■ Input material:
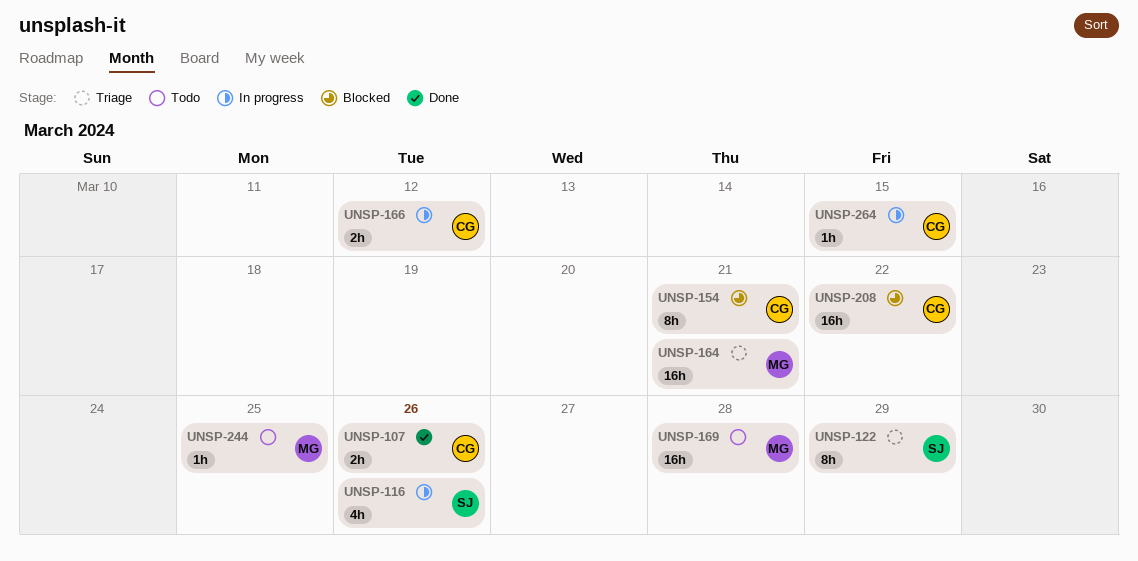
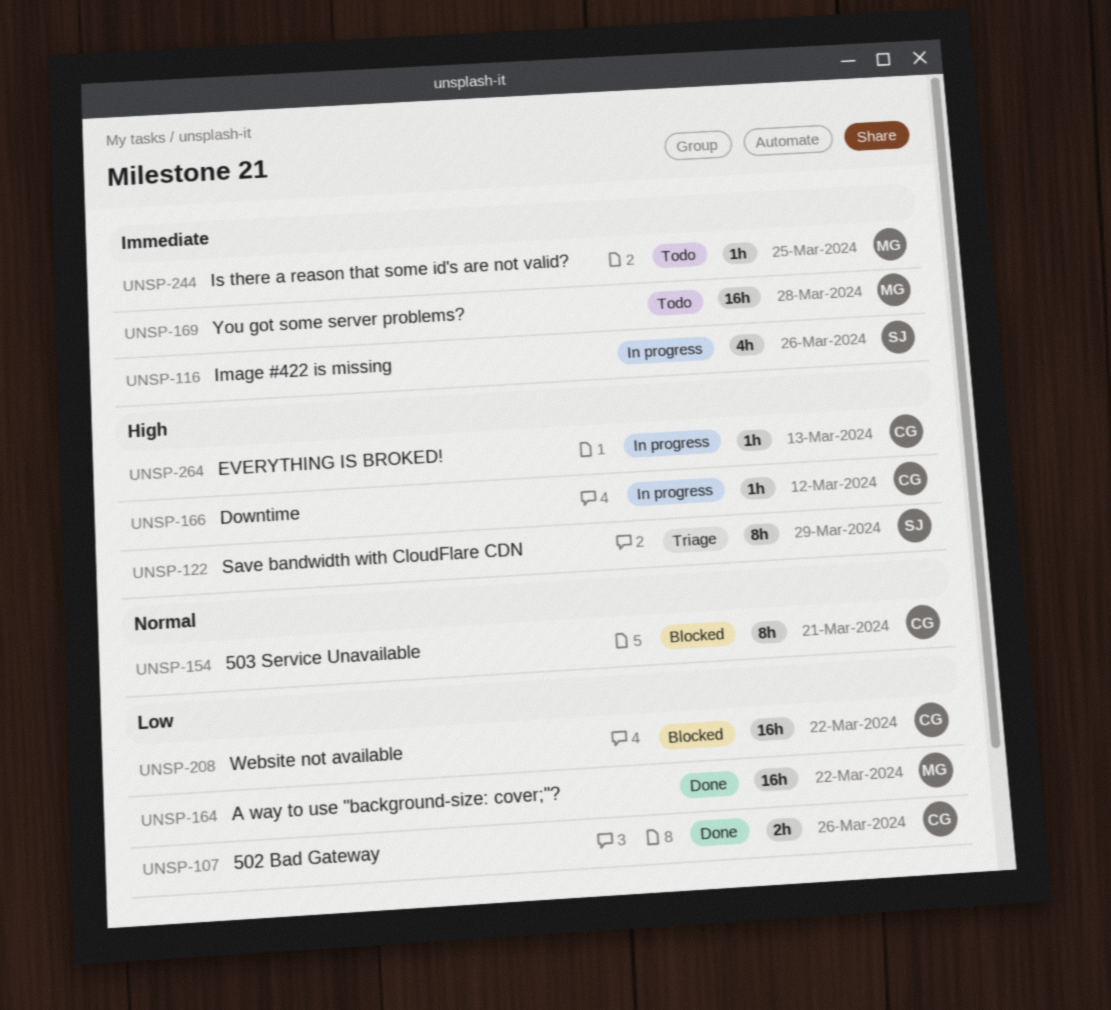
UNSP-164, status: Triage -> Done
UNSP-164, due: Mar 21 -> Mar 22
UNSP-166, estimate: 2h -> 1h
UNSP-264, due: Mar 15 -> Mar 13

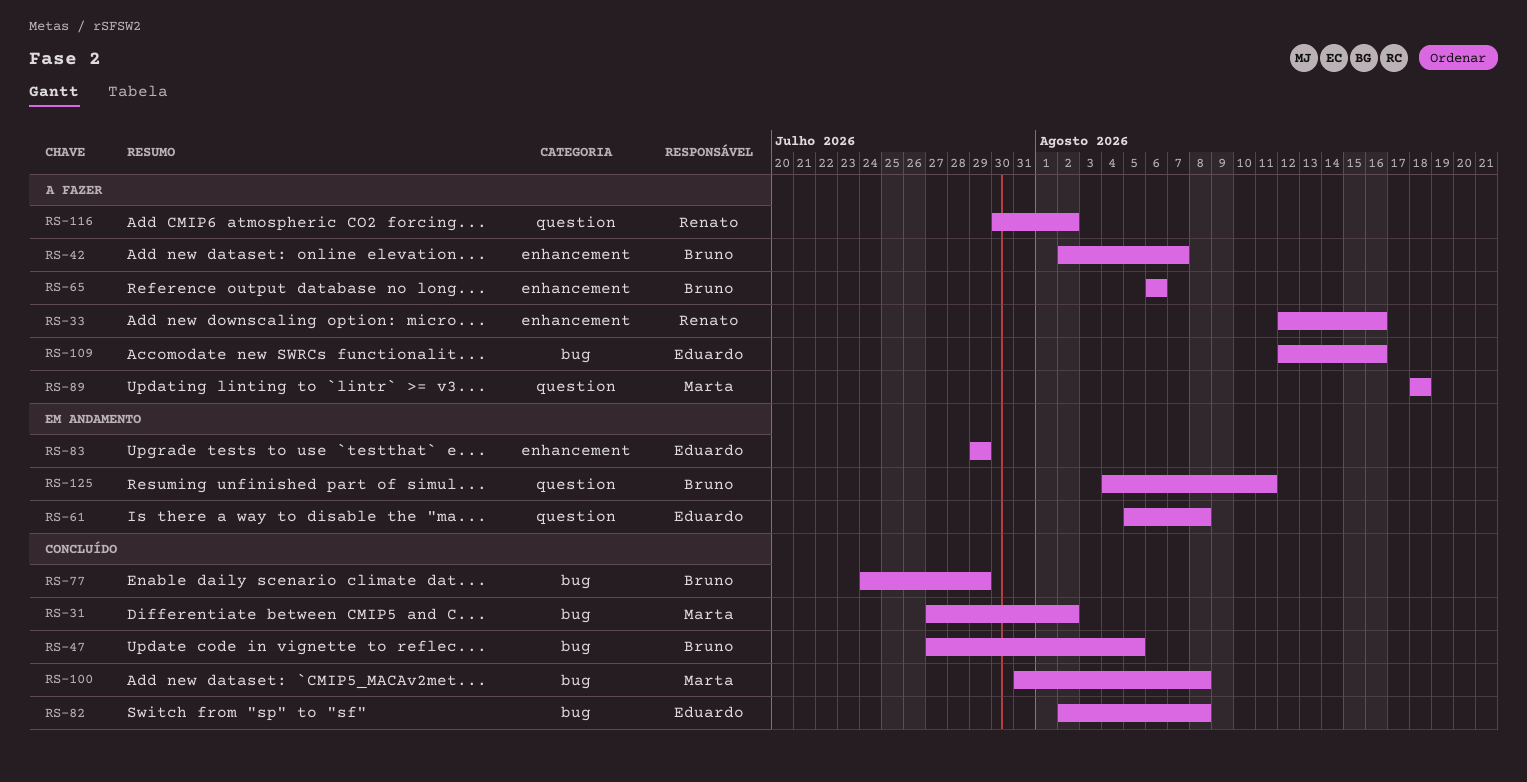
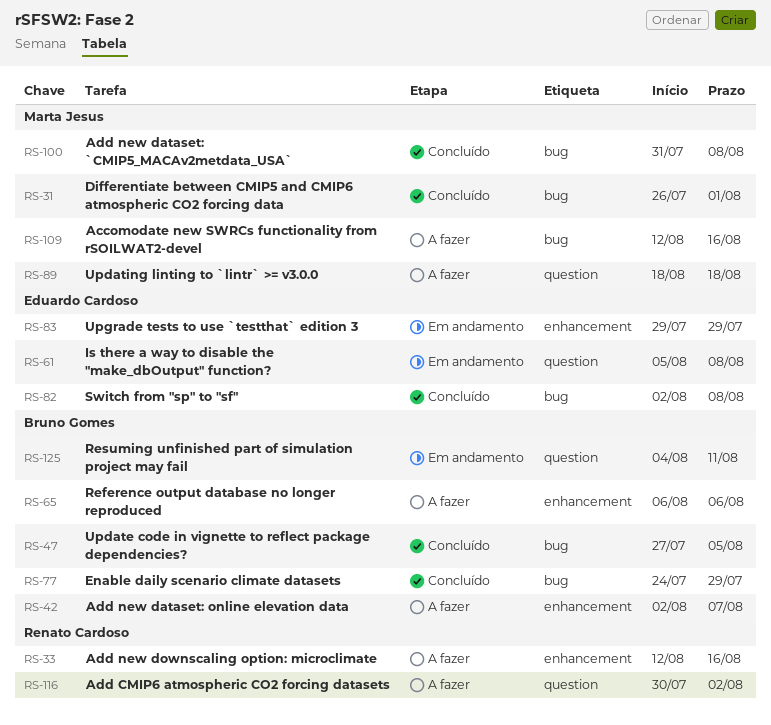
RS-31, start: Jul 27 -> Jul 26
RS-31, due: Aug 2 -> Aug 1
RS-109, owner: Eduardo Cardoso -> Marta Jesus

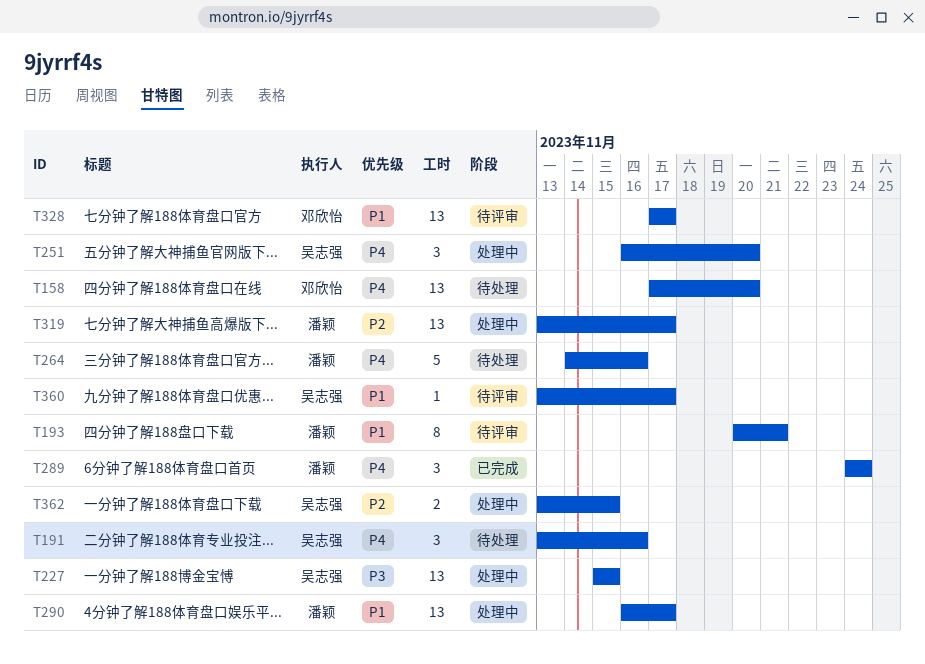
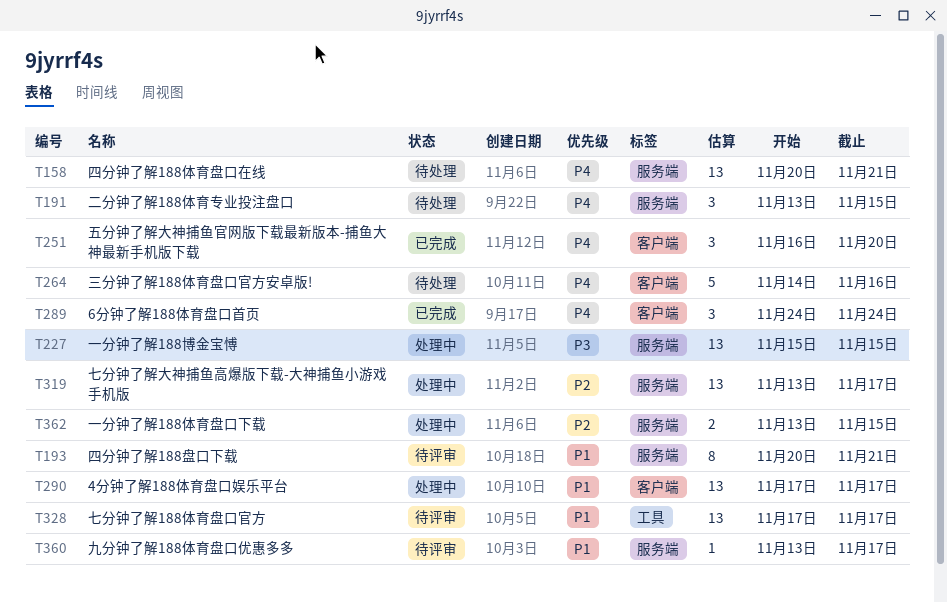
T158, start: Nov 17 -> Nov 20
T158, due: Nov 20 -> Nov 21
T191, due: Nov 16 -> Nov 15
T251, status: 处理中 -> 已完成
T290, start: Nov 16 -> Nov 17

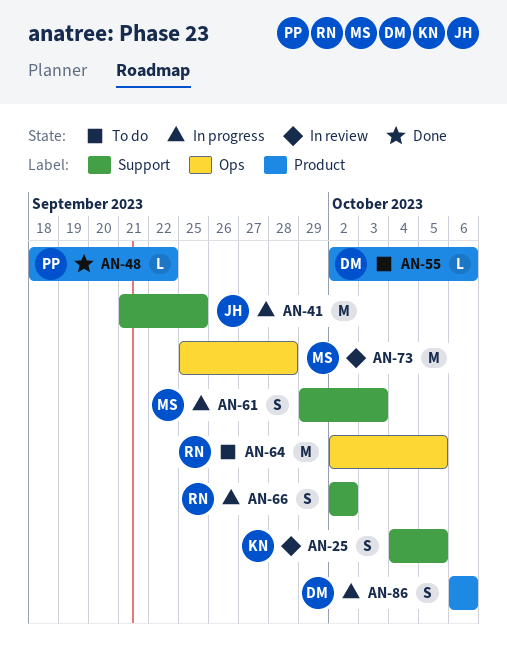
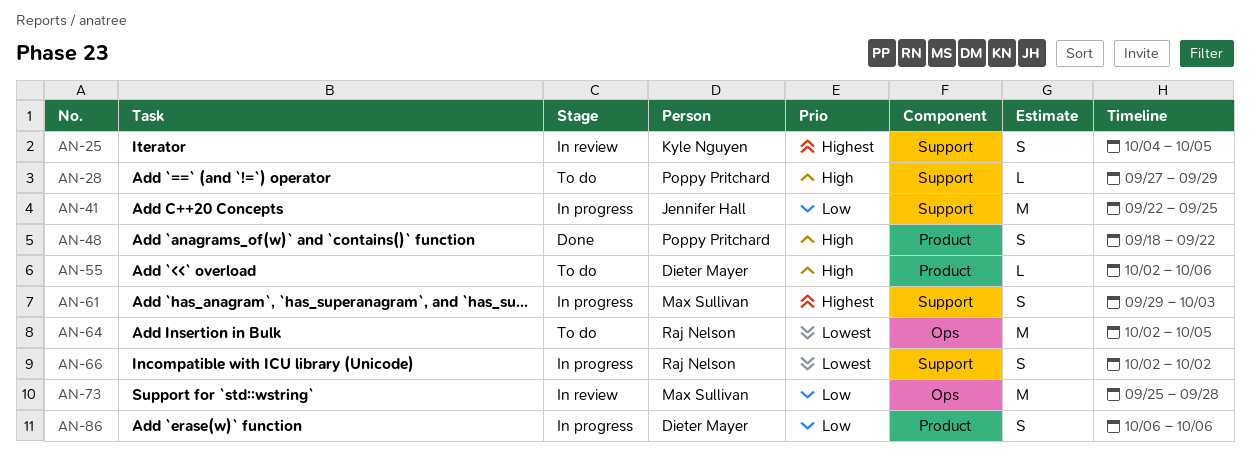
AN-28: none -> present
AN-41, start: Sep 21 -> Sep 22
AN-48, estimate: L -> S

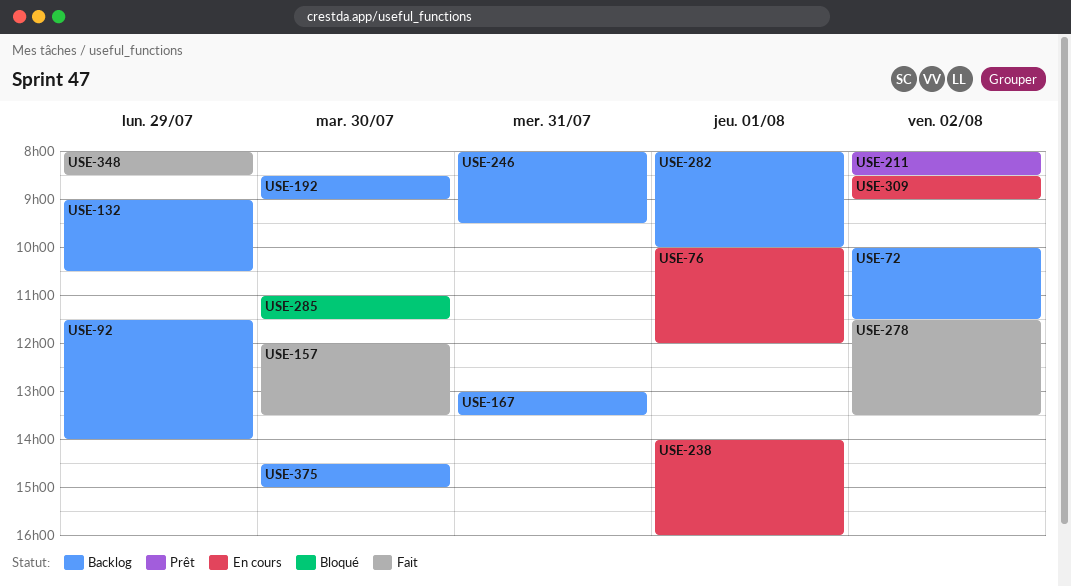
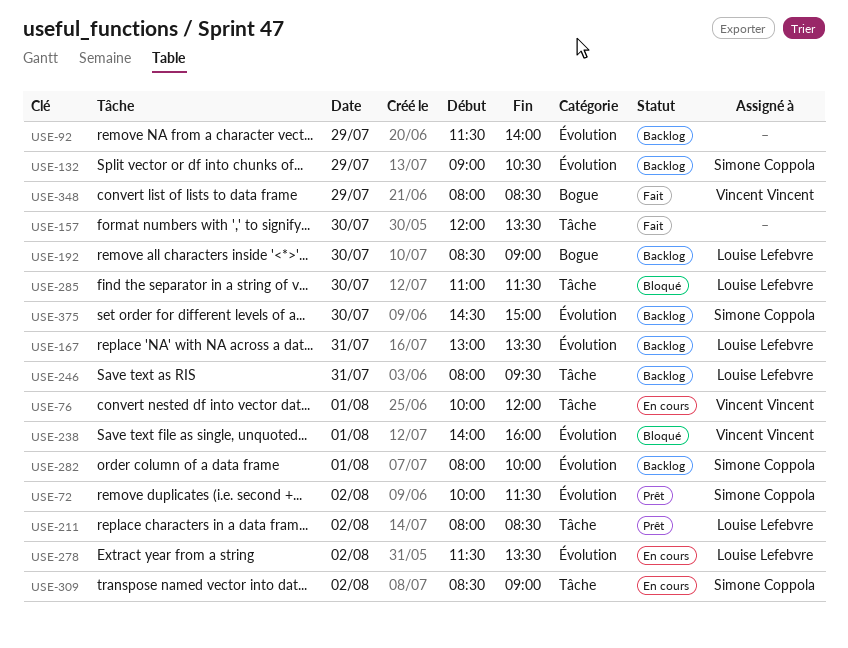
USE-72, status: Backlog -> Prêt
USE-238, status: En cours -> Bloqué
USE-278, status: Fait -> En cours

■ Work instructions: Please repeat, exactly and with nothing else, the lines from the one containing "UNSP-166, estimate: 2h -> 1h" to the last line of the entries, both included, excluding any pictures.

■ Result:
UNSP-166, estimate: 2h -> 1h
UNSP-264, due: Mar 15 -> Mar 13

RS-31, start: Jul 27 -> Jul 26
RS-31, due: Aug 2 -> Aug 1
RS-109, owner: Eduardo Cardoso -> Marta Jesus

T158, start: Nov 17 -> Nov 20
T158, due: Nov 20 -> Nov 21
T191, due: Nov 16 -> Nov 15
T251, status: 处理中 -> 已完成
T290, start: Nov 16 -> Nov 17

AN-28: none -> present
AN-41, start: Sep 21 -> Sep 22
AN-48, estimate: L -> S

USE-72, status: Backlog -> Prêt
USE-238, status: En cours -> Bloqué
USE-278, status: Fait -> En cours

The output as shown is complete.